AS Tutup Sejumlah Akses Bisnis Militer Myanmar

Sanksi diberlakukan menyusul sikap keras militer Myanmar terhadap demonstran.

AP
Pengunjuk rasa anti-kudeta melepaskan alat pemadam kebakaran untuk melawan dampak gas air mata yang ditembakkan oleh polisi selama demonstrasi di Yangon, Myanmar, Kamis, 4 Maret 2021. Para pengunjuk rasa di Myanmar yang memprotes kudeta militer bulan lalu kembali ke jalan-jalan pada hari Kamis, tidak gentar oleh pembunuhan sedikitnya 38 orang pada hari sebelumnya oleh pasukan keamanan.
Rep: Lintar Satria Red: Teguh Firmansyah

REPUBLIKA.CO.ID, WASHINGTON -- Amerika Serikat (AS) mengungkapkan langkah baru untuk menghukum militer Myanmar atas kudeta 1 Februari lalu. AS memblokir sejumlah perdagangan Kementerian Pertahanan, Dalam Negeri dan perusahaan militer Myanmar.

Washington juga melarang Myanmar mengekspor barang-barang yang digunakan untuk militer atau disebut military end use. Sehingga mereka harus mendapatkan lisensi yang sulit diperoleh untuk mengirim komoditas tertentu ke AS.

Langkah ini diambil saat militer Myanmar mengintensifkan penindakan keras terhadap pengunjuk rasa damai yang memprotes kudeta dan penahanan Kanselir Negara Aung San Suu Kyi serta politisi lainnya.

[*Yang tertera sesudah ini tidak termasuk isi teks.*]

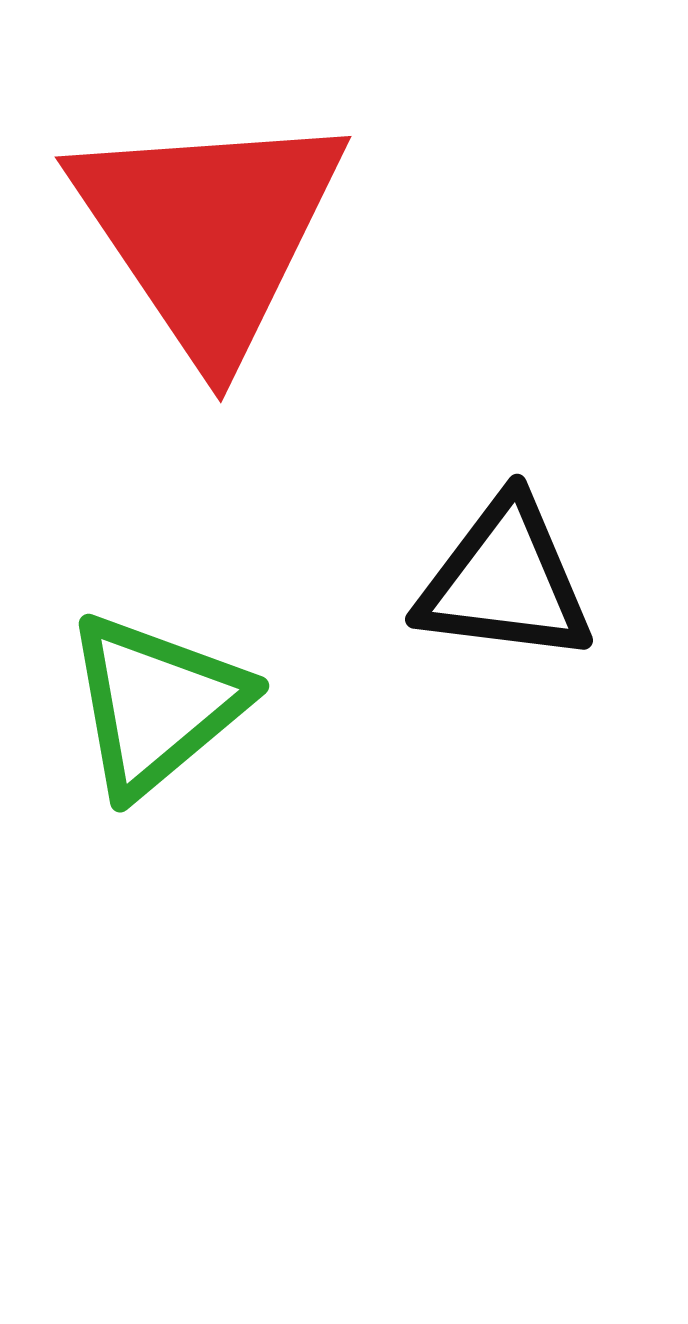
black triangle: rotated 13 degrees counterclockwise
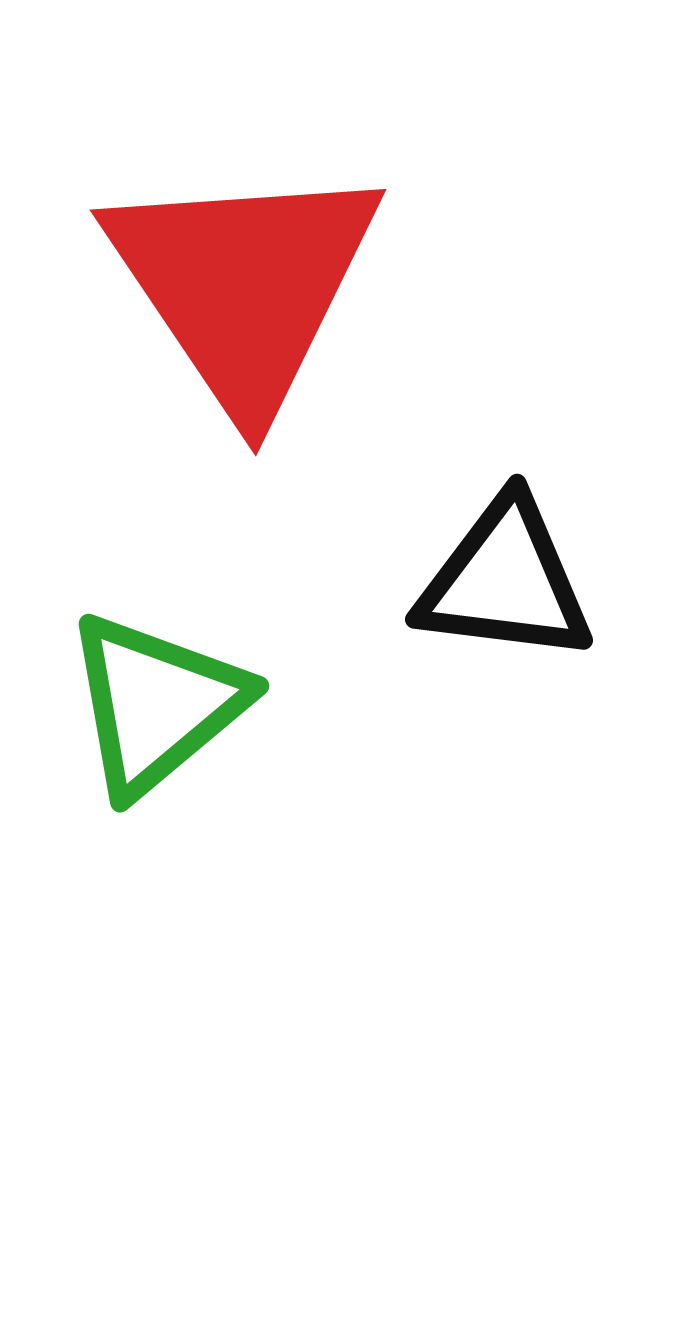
red triangle: moved 35 px right, 53 px down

Di sejumlah kota polisi membubarkan massa dengan gas air mata dan tembakan peluru tajam.

PBB mengatakan sejak awal kudeta setidaknya sudah 54 orang tewas. Lebih dari 1.700 orang ditangkap termasuk 29 orang jurnalis.

Bulan lalu Presiden AS Joe Biden menjatuhkan sanksi ke orang-orang yang menggulingkan pemerintahan yang sah. Termasuk menteri pertahanan dan tiga perusahaan yang bergerak di bidang permata dan batu berharga.

Baca Juga

Departemen Perdagangan AS mengatakan sanksi yang terbaru akan menghalangi militer Myanmar mendapat keuntungan dari akses ke banyak barang. Mereka juga sedang meninjau untuk mengambil langkah selanjutnya. "Pemerintah AS akan terus meminta pertanggung jawaban pelaku kudeta atas tindakan mereka," kata Kementerian Perdagangan AS dalam pernyataannya, Jumat (5/3).

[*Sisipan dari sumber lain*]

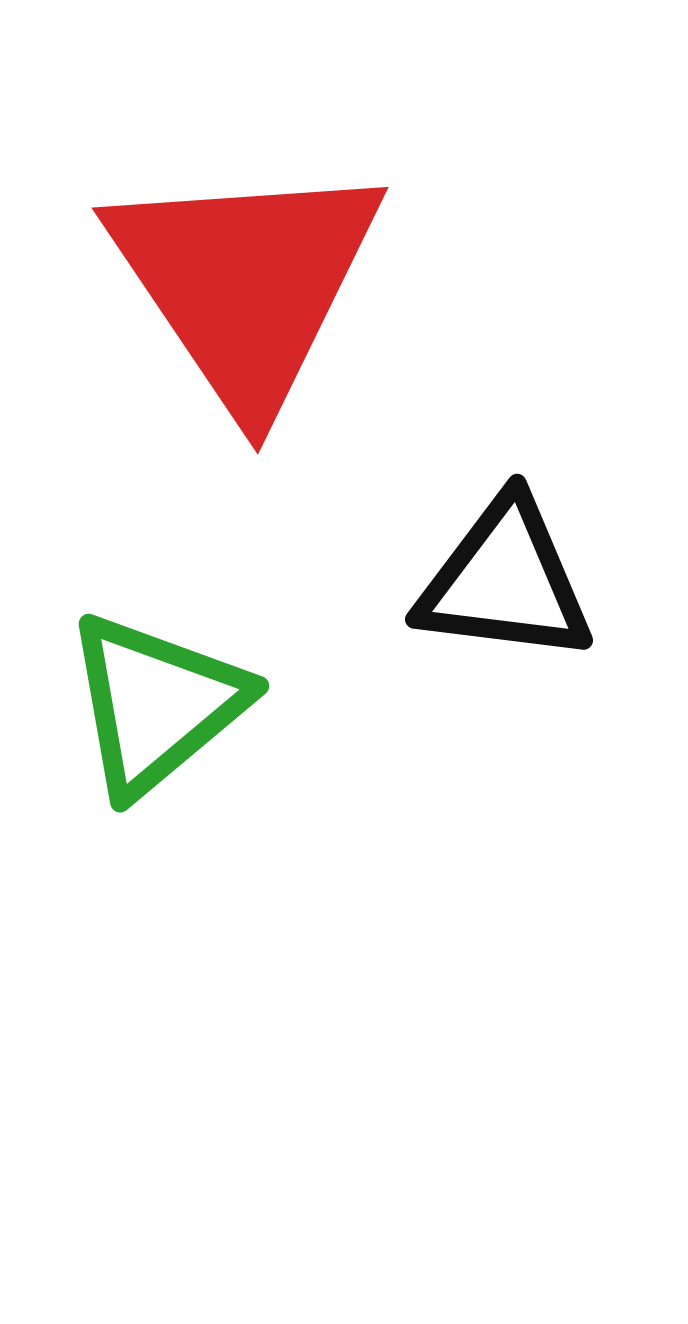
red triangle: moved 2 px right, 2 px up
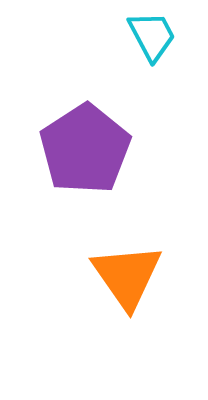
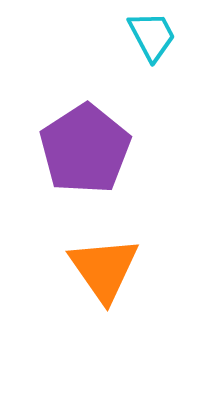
orange triangle: moved 23 px left, 7 px up
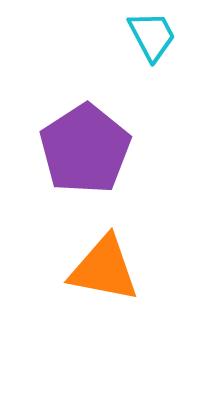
orange triangle: rotated 44 degrees counterclockwise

Myanmar Economic Corporation dan Myanmar Economic Holdings Limited yang digunakan militer mengendalikan sebagian besar perekonomian Myanmar masuk dalam daftar entitas yang disanksi AS. Holding dan anak perusahaan dua grup tersebut yang bergerak di berbagai bidang mulai dari bir, rokok, telekomunikasi, ban, tambang hingga real estate.  

Pada Selasa (2/3) lalu organisasi advokasi hak asasi manusia Justice for Myanmar mengatakan Kementerian Dalam Negeri yang mengawasi polisi membeli teknologi dari perusahaan AS. Teknologi itu digunakan untuk mengawasi masyarakat di media sosial.

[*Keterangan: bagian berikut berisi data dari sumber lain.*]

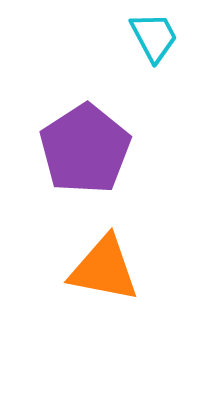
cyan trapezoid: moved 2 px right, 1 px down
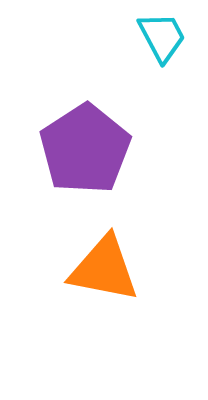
cyan trapezoid: moved 8 px right
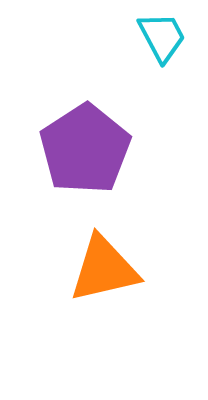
orange triangle: rotated 24 degrees counterclockwise
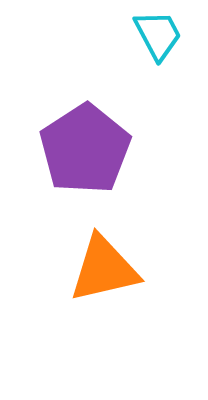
cyan trapezoid: moved 4 px left, 2 px up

Juru bicara Justice for Myanmar Yadanar Maung memuji sanksi AS yang terbaru ini. Tapi ia berharap Washington berbuat lebih banyak dan mengambil langkah serupa terhadap Kementerian Transportasi dan Komunikasi. "Militer dan pasukan keamanan menggunakan (dua kementerian itu) untuk mendapatkan teknologi yang digunakan untuk mengawasi dan menindas," katanya.

"Langkah yang komprehensif dan terarah, termasuk embargo senjata global, penting untuk mencegah penjualan senjata dan teknologi yang digunakan militer untuk menegaskan kekuasaan brutal mereka," tambah Maung.